## Requirements
Please rewrite all the records below as a Markdown table with the columns Row and Line, giving each line its own numbered row and skipping blank lines. Leave the pictures out.

— begin —

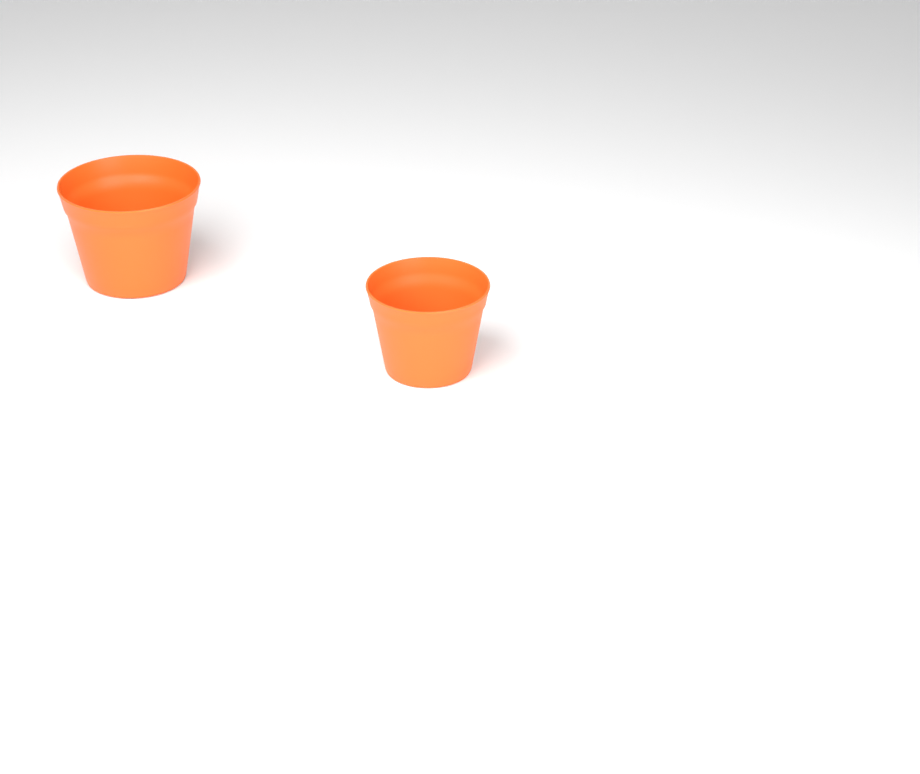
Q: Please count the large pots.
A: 1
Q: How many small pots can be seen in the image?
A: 1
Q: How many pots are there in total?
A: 2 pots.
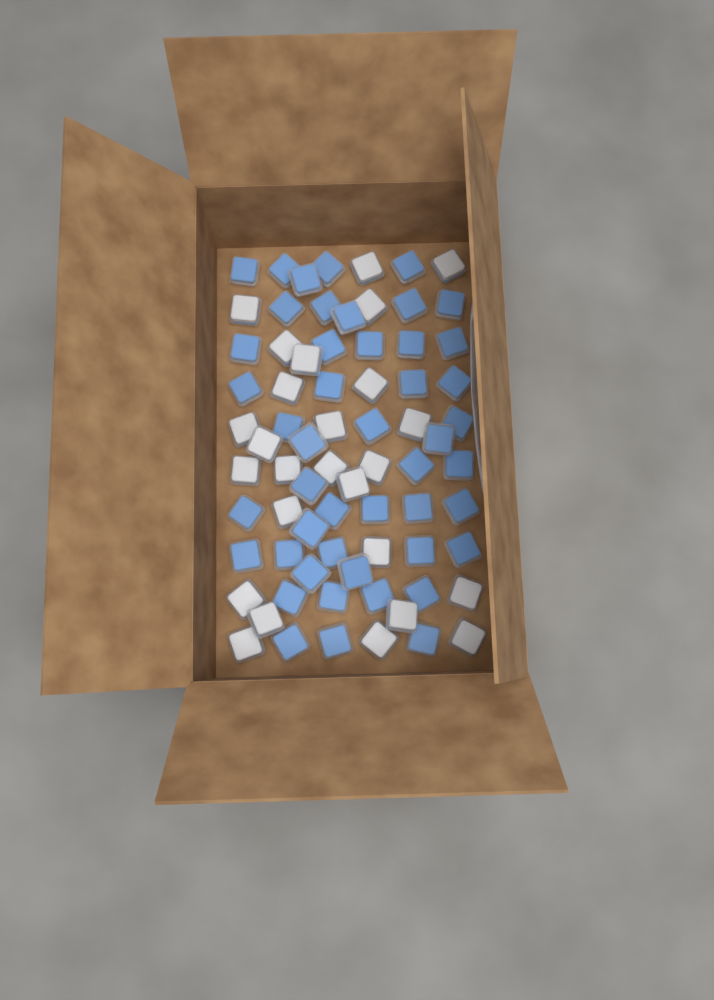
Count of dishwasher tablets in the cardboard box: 73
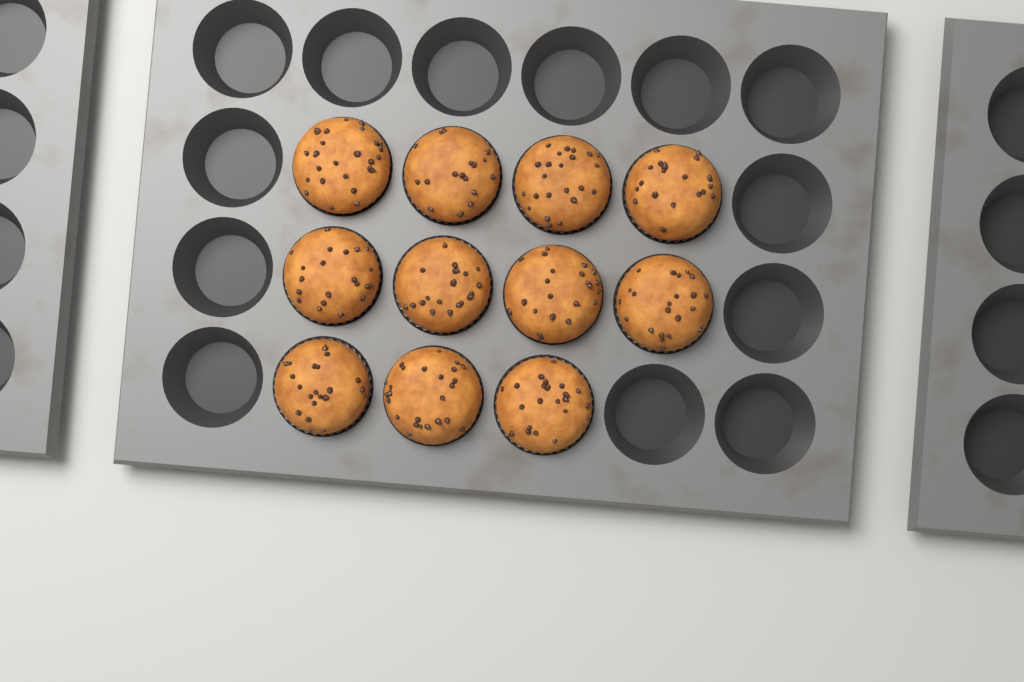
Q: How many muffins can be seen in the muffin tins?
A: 11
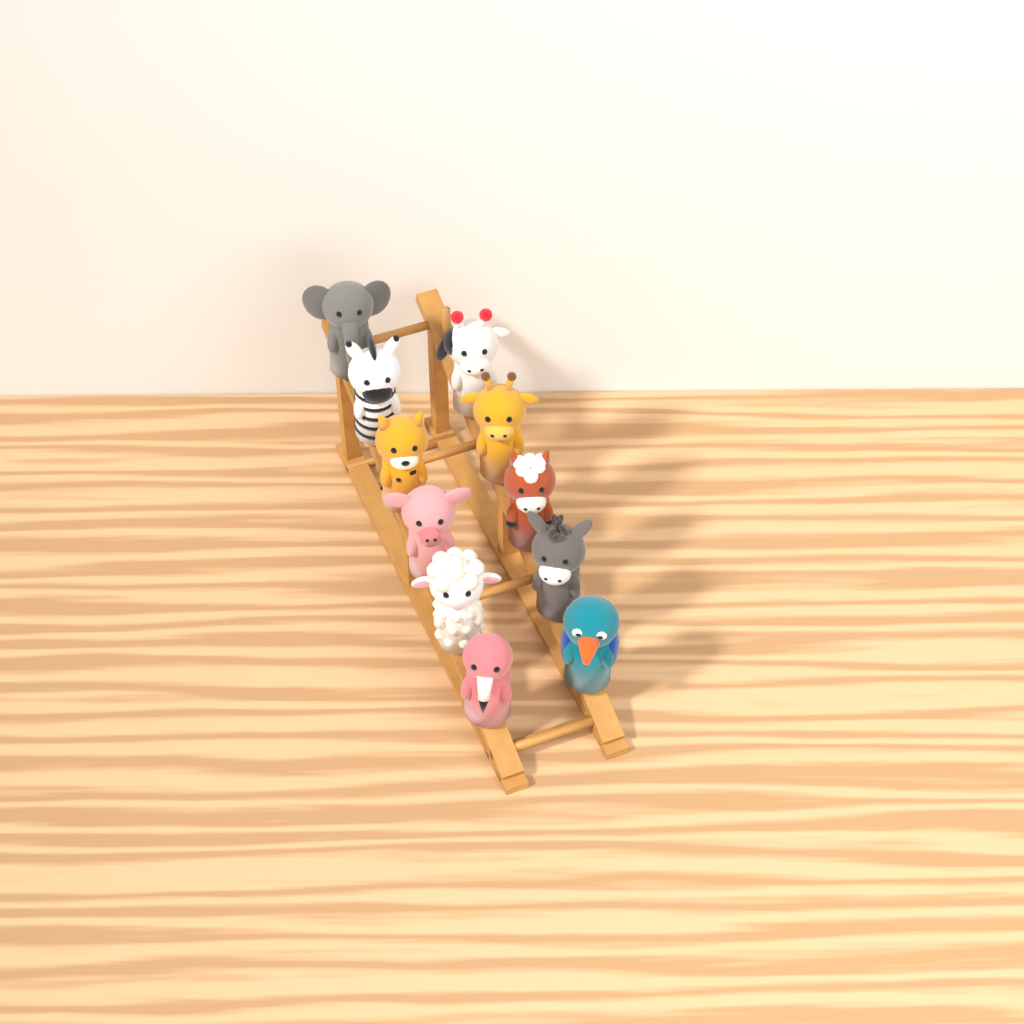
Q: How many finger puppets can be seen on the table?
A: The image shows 11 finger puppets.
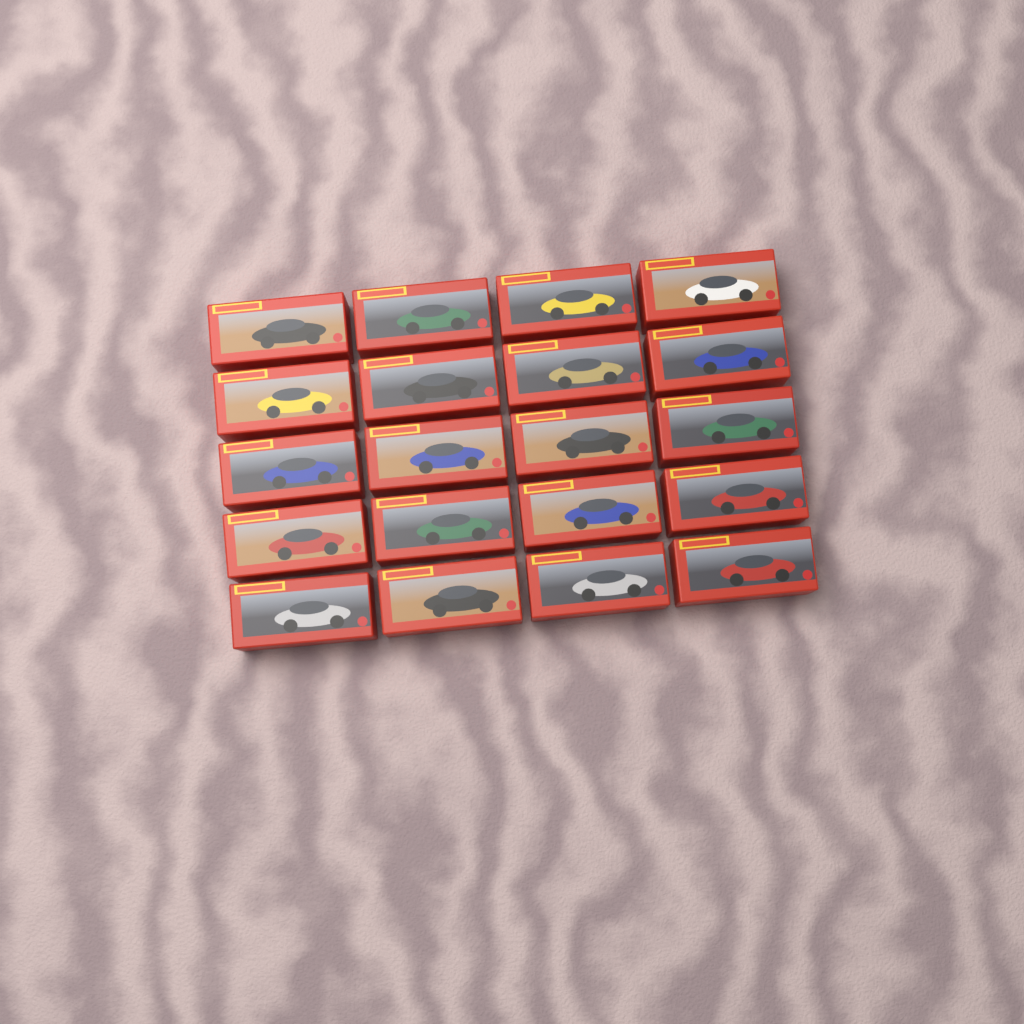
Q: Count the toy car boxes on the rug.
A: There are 20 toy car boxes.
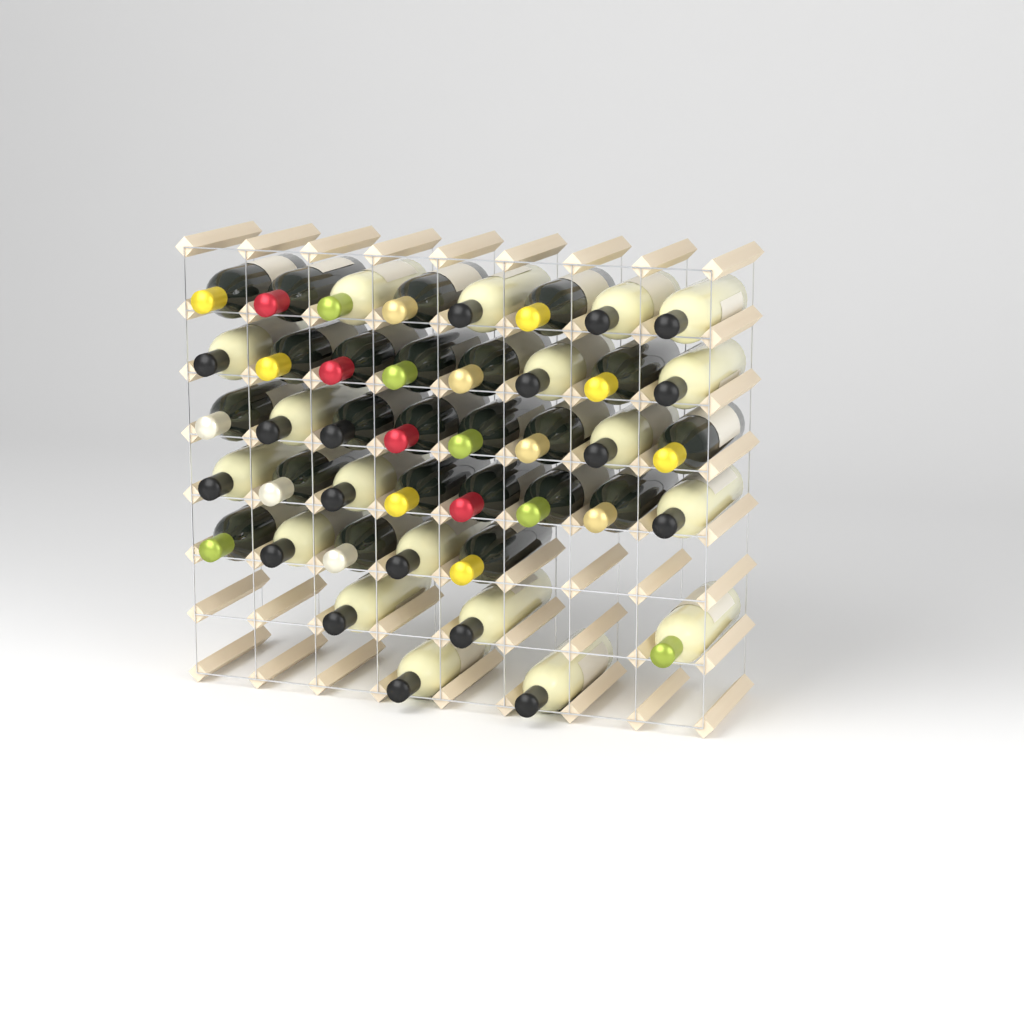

— end —

## Exercise response
| Row | Line |
|---|---|
| 1 | Q: Please count the large pots. |
| 2 | A: 1 |
| 3 | Q: How many small pots can be seen in the image? |
| 4 | A: 1 |
| 5 | Q: How many pots are there in total? |
| 6 | A: 2 pots. |
| 7 | Count of dishwasher tablets in the cardboard box: 73 |
| 8 | Q: How many muffins can be seen in the muffin tins? |
| 9 | A: 11 |
| 10 | Q: How many finger puppets can be seen on the table? |
| 11 | A: The image shows 11 finger puppets. |
| 12 | Q: Count the toy car boxes on the rug. |
| 13 | A: There are 20 toy car boxes. |